TRY IT: Lines that contain "scripts": how many are there in the listing below? Answer with a number and nothing more.

######

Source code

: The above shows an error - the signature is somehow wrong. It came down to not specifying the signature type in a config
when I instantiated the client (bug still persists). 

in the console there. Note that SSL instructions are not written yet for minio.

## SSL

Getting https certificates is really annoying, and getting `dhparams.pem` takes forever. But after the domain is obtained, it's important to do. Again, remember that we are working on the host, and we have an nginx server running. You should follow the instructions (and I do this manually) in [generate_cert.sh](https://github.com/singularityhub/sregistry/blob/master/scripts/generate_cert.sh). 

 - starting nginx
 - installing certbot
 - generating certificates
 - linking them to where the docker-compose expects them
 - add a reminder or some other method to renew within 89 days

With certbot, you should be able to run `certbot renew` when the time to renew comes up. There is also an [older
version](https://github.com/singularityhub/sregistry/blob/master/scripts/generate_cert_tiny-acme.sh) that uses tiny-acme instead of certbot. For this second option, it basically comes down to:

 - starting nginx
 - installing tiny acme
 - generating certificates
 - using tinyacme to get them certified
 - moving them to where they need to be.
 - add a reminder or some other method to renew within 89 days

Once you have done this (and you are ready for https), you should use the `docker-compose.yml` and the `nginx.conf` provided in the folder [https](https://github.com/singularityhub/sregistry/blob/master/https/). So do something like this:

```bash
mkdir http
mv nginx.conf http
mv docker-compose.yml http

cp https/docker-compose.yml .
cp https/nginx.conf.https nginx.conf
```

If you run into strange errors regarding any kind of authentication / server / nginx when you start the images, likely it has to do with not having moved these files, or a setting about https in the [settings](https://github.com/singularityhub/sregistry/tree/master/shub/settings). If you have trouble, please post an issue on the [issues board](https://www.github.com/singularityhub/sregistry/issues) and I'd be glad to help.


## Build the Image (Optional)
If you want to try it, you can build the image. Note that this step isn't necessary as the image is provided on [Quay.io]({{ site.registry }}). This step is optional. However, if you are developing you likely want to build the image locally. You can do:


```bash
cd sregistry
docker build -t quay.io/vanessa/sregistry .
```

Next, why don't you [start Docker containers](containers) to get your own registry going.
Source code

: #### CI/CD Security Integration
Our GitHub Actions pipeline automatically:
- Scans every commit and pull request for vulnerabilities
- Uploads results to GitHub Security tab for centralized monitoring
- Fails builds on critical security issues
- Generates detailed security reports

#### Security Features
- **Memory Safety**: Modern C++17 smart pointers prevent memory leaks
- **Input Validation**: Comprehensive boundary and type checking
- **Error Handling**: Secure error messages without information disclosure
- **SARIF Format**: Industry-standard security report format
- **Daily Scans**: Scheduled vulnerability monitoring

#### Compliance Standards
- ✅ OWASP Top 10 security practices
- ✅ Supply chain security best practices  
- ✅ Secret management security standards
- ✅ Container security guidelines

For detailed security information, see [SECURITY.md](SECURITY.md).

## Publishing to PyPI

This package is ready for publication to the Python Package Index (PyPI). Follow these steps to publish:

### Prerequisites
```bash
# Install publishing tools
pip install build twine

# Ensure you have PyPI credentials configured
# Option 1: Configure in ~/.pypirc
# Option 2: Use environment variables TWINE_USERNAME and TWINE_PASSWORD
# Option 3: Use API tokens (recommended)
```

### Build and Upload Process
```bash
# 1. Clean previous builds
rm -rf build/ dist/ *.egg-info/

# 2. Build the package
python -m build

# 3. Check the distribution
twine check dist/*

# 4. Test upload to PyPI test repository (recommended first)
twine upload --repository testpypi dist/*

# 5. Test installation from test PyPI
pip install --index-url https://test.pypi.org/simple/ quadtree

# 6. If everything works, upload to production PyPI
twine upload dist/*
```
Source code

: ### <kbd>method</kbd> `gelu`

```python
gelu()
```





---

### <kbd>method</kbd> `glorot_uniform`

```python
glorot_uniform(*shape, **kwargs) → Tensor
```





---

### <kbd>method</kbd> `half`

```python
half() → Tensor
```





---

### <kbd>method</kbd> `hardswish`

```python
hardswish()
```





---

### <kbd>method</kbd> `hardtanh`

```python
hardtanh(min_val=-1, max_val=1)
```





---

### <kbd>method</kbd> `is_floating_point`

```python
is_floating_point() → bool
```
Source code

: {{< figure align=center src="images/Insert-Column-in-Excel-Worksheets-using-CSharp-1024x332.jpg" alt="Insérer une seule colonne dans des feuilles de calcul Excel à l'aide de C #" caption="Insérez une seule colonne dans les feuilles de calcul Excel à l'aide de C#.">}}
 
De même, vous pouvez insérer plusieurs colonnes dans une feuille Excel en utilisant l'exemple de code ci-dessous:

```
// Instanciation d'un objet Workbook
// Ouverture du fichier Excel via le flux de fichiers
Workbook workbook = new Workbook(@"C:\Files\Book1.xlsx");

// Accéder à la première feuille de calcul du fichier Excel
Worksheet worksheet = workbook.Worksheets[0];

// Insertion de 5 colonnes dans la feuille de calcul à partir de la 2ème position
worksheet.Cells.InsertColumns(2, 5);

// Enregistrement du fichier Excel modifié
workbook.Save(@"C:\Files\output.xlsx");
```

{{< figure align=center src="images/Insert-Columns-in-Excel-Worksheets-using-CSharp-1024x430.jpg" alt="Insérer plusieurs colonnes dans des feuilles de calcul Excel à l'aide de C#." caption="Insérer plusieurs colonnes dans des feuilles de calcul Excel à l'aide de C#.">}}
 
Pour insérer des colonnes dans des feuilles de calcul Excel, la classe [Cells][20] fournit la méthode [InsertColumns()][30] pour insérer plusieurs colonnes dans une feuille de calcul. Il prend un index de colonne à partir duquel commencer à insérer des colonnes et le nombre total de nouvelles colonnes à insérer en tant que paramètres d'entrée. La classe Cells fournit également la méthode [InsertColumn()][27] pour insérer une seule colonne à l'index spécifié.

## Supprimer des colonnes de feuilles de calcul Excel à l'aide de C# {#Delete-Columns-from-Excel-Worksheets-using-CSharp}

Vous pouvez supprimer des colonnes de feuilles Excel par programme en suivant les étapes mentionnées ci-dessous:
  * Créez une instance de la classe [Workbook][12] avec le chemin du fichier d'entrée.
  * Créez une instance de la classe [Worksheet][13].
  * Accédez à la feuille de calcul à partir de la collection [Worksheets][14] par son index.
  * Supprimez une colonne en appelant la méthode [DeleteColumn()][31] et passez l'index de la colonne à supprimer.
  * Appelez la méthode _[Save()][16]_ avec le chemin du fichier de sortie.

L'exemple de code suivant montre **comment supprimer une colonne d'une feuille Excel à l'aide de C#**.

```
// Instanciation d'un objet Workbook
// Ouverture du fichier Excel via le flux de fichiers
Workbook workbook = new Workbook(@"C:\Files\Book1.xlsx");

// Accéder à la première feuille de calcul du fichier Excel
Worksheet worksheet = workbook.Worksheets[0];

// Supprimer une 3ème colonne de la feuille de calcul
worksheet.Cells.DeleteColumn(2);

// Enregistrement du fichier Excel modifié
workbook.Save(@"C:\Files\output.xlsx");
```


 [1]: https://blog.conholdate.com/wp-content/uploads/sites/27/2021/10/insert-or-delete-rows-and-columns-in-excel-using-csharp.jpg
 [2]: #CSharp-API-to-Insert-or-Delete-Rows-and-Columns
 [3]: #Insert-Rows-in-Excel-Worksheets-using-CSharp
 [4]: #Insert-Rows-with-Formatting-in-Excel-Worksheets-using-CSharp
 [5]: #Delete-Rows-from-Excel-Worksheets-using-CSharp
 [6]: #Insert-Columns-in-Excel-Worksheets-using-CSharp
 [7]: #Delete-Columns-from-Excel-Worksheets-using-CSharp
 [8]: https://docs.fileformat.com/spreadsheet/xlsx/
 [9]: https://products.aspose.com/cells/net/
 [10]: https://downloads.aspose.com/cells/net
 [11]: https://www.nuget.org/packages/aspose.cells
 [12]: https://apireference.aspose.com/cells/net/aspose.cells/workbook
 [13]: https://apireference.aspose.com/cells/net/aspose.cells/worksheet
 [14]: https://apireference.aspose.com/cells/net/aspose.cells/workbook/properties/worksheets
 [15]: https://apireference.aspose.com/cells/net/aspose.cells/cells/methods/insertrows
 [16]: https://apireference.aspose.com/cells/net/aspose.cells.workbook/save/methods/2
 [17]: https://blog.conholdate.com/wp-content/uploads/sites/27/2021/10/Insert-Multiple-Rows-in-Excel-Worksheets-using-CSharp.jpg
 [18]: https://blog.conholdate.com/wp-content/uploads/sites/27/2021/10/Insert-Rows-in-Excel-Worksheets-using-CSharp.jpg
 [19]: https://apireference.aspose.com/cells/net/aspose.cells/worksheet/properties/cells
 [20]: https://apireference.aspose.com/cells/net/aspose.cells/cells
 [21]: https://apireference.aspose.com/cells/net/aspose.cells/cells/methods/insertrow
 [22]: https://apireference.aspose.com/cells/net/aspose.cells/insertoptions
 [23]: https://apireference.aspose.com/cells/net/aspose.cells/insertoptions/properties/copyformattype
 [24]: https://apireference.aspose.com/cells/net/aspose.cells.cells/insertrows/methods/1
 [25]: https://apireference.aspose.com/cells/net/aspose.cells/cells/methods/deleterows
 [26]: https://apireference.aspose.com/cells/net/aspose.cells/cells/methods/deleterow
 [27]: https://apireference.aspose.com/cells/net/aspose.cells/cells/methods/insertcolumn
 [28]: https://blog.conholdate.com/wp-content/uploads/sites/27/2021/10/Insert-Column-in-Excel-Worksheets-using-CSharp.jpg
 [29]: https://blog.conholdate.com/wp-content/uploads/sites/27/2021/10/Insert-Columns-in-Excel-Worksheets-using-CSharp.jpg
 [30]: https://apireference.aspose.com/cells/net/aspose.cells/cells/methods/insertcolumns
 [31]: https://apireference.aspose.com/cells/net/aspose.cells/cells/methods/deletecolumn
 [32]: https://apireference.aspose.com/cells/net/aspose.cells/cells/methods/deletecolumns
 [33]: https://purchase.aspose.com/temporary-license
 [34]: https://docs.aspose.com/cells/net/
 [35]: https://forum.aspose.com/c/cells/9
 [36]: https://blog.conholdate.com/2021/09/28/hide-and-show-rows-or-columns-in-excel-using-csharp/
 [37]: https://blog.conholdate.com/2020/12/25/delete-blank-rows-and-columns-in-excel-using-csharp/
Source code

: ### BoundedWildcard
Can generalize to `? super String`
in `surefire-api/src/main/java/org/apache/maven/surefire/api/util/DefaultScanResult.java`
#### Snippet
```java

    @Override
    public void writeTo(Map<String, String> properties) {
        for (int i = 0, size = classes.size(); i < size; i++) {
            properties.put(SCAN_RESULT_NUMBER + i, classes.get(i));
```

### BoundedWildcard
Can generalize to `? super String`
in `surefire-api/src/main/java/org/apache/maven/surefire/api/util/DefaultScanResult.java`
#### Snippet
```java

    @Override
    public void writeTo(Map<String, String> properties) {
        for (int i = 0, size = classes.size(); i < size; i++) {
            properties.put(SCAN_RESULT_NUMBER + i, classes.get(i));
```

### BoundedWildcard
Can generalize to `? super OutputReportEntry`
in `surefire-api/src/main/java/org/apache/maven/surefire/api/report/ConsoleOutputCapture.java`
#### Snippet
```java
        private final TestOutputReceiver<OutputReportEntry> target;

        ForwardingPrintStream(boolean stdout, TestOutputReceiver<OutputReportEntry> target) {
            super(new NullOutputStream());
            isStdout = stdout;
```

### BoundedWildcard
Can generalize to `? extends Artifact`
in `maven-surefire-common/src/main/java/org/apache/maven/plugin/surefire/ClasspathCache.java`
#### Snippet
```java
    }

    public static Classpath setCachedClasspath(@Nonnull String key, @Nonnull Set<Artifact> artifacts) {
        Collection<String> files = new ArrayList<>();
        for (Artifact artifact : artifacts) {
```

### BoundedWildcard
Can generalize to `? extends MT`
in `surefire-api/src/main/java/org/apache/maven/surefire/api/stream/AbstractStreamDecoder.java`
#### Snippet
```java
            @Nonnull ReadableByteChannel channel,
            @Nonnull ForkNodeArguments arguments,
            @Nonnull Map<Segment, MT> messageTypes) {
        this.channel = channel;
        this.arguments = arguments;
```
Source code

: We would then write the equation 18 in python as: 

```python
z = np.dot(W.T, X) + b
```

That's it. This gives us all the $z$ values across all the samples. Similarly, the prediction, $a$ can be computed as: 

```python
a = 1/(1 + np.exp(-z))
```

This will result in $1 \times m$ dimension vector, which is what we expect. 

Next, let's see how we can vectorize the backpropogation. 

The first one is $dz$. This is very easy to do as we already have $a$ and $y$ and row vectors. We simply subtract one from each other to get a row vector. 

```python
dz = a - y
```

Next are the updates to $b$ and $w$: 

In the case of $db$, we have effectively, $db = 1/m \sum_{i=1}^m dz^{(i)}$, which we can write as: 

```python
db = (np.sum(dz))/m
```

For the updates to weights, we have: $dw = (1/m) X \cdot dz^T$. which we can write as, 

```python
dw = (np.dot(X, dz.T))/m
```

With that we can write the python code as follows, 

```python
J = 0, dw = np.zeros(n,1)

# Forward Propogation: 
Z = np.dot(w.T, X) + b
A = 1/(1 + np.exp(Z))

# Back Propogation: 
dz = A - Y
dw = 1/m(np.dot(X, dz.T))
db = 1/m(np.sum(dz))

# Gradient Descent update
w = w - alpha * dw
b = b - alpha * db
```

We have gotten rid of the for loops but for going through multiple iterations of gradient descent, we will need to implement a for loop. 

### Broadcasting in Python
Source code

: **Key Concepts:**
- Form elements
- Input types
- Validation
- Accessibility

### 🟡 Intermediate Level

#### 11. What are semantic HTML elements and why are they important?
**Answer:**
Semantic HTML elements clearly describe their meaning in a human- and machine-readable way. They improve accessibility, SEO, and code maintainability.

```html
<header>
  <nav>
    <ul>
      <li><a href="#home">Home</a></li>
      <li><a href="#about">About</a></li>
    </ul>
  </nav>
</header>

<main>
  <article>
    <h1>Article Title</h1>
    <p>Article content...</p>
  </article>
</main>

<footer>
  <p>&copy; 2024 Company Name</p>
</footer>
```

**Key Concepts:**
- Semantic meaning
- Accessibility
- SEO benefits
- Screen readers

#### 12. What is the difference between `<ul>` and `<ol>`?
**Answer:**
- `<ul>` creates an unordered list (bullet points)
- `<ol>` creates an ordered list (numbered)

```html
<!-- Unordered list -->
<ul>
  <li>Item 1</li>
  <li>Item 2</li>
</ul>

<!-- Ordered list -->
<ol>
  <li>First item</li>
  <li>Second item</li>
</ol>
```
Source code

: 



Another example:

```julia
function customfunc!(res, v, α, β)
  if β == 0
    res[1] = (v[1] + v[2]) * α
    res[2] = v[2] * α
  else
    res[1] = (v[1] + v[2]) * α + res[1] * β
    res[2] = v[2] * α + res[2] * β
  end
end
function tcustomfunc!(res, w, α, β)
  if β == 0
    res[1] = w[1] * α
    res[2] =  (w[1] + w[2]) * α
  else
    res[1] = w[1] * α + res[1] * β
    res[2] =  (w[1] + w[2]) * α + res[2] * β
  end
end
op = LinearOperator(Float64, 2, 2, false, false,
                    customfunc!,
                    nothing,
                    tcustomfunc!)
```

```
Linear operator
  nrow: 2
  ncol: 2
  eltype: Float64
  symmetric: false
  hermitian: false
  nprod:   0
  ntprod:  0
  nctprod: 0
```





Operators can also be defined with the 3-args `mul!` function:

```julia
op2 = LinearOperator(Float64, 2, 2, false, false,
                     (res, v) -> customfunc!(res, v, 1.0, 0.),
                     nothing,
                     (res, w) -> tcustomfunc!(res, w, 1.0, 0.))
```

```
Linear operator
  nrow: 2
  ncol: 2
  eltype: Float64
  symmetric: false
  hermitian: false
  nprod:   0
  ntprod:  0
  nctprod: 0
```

######

YOUR SOLUTION: 2